[Data]:
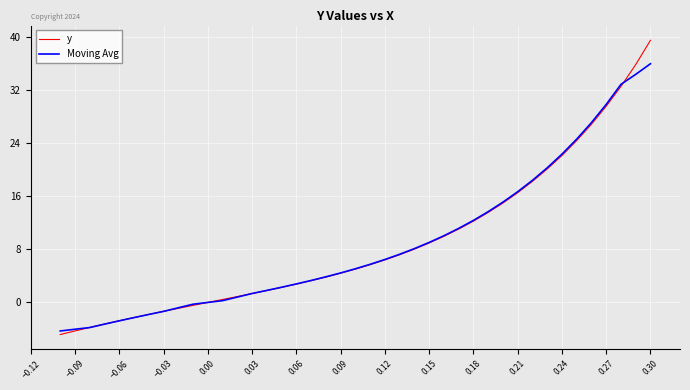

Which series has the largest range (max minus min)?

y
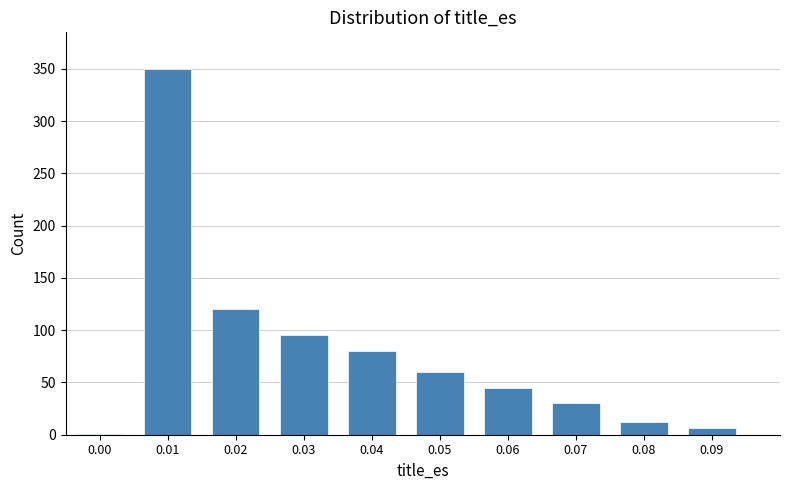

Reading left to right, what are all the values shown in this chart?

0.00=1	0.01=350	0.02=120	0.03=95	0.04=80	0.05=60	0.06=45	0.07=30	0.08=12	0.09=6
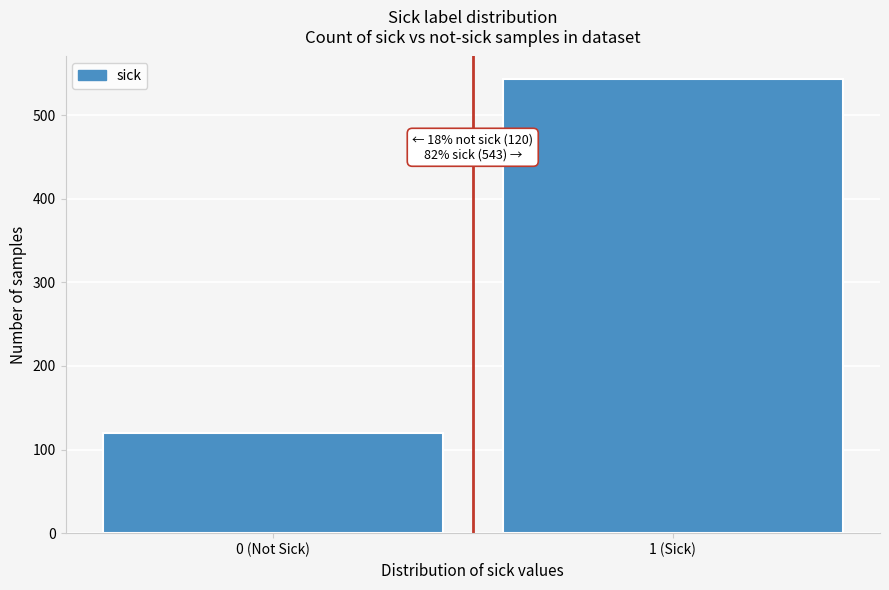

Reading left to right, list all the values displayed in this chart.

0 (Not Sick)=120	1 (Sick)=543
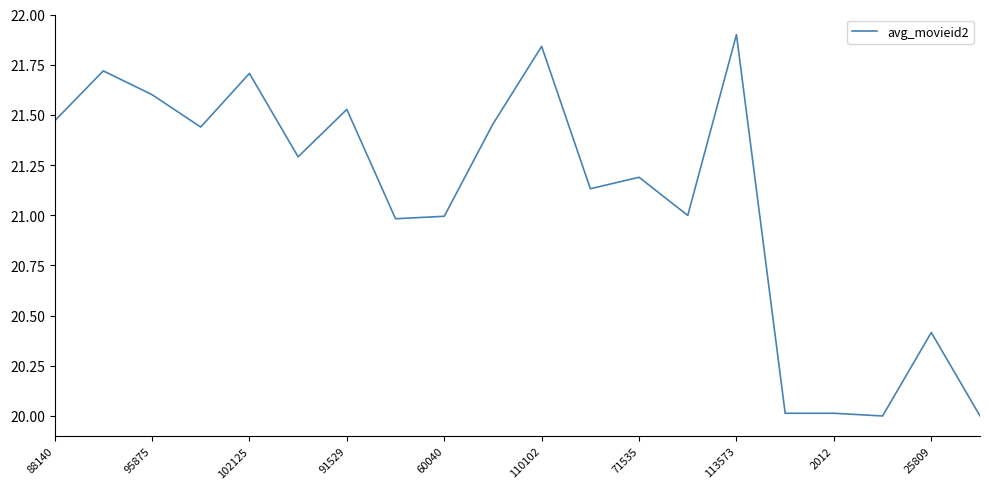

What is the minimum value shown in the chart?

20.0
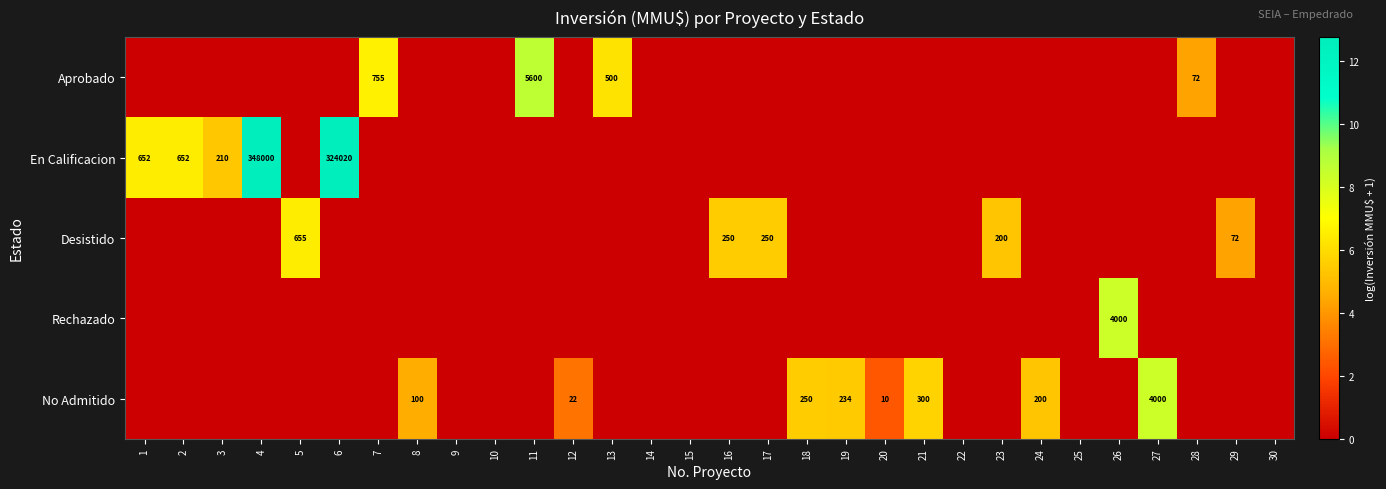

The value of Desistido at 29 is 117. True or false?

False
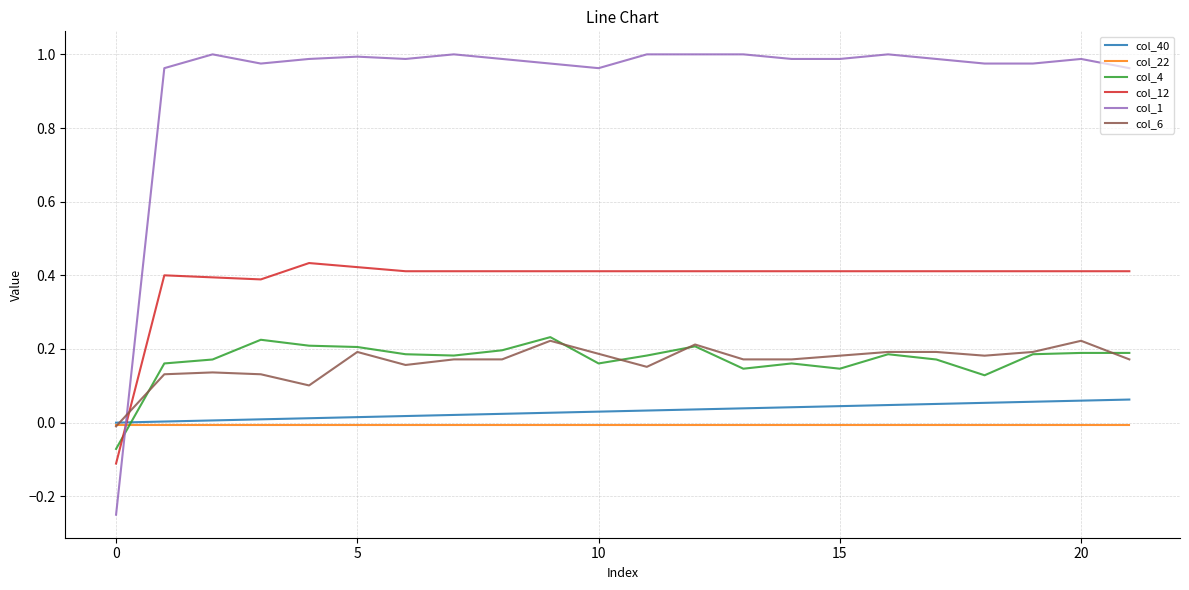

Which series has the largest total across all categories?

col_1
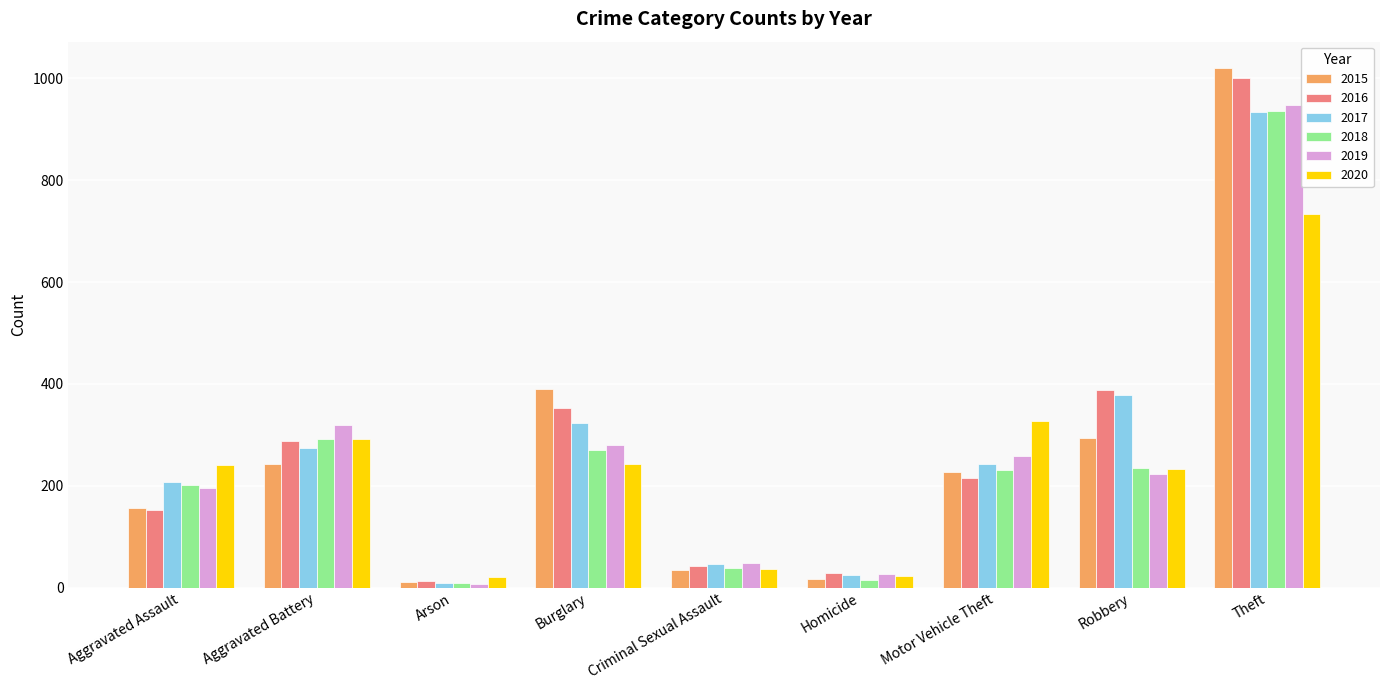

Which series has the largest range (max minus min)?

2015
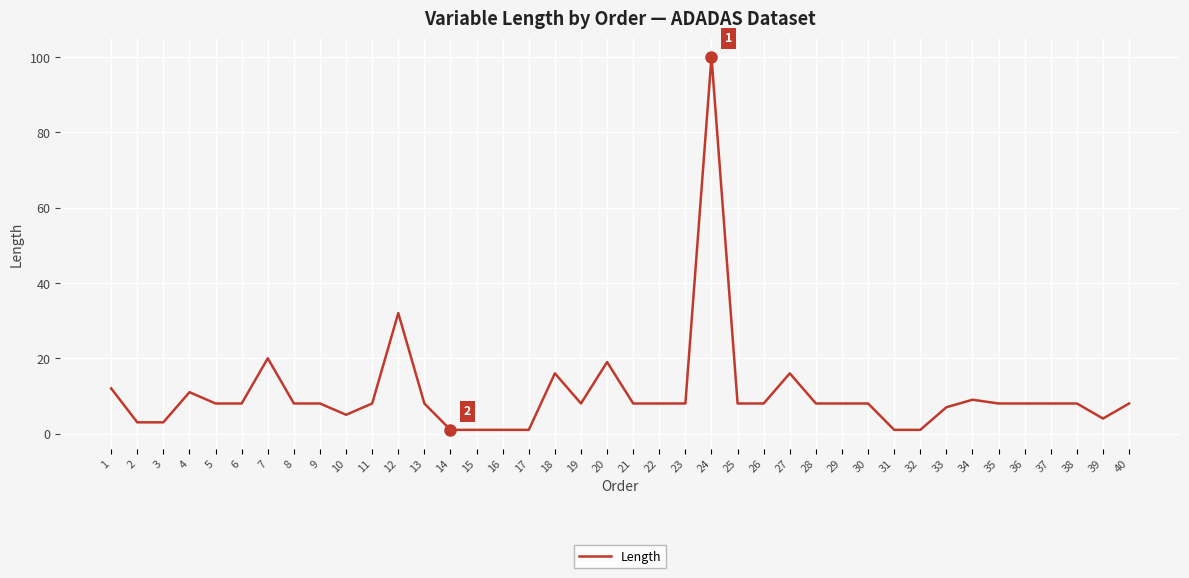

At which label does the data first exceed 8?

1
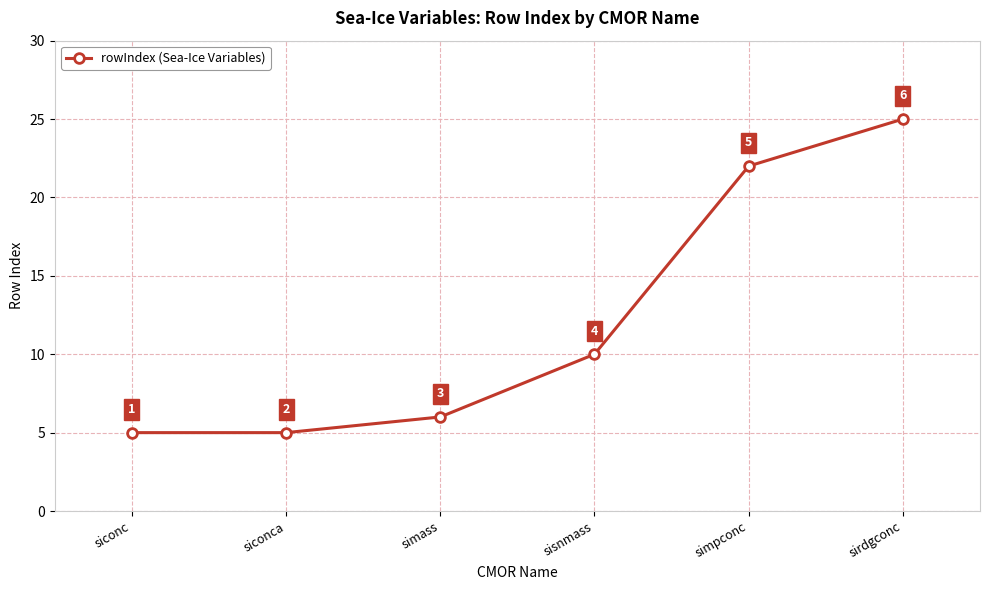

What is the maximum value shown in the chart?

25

[Assignment]: Rewrite all of the entries above with "chart" switched to "graph" wherever it occurs and every other word unchanged. Leave the pictures out of your answer.

[Solution for this problem]:
Which series has the largest range (max minus min)?

y

Reading left to right, what are all the values shown in this graph?

0.00=1	0.01=350	0.02=120	0.03=95	0.04=80	0.05=60	0.06=45	0.07=30	0.08=12	0.09=6

Reading left to right, list all the values displayed in this graph.

0 (Not Sick)=120	1 (Sick)=543

What is the minimum value shown in the graph?

20.0

The value of Desistido at 29 is 117. True or false?

False

Which series has the largest total across all categories?

col_1

Which series has the largest range (max minus min)?

2015

At which label does the data first exceed 8?

1

What is the maximum value shown in the graph?

25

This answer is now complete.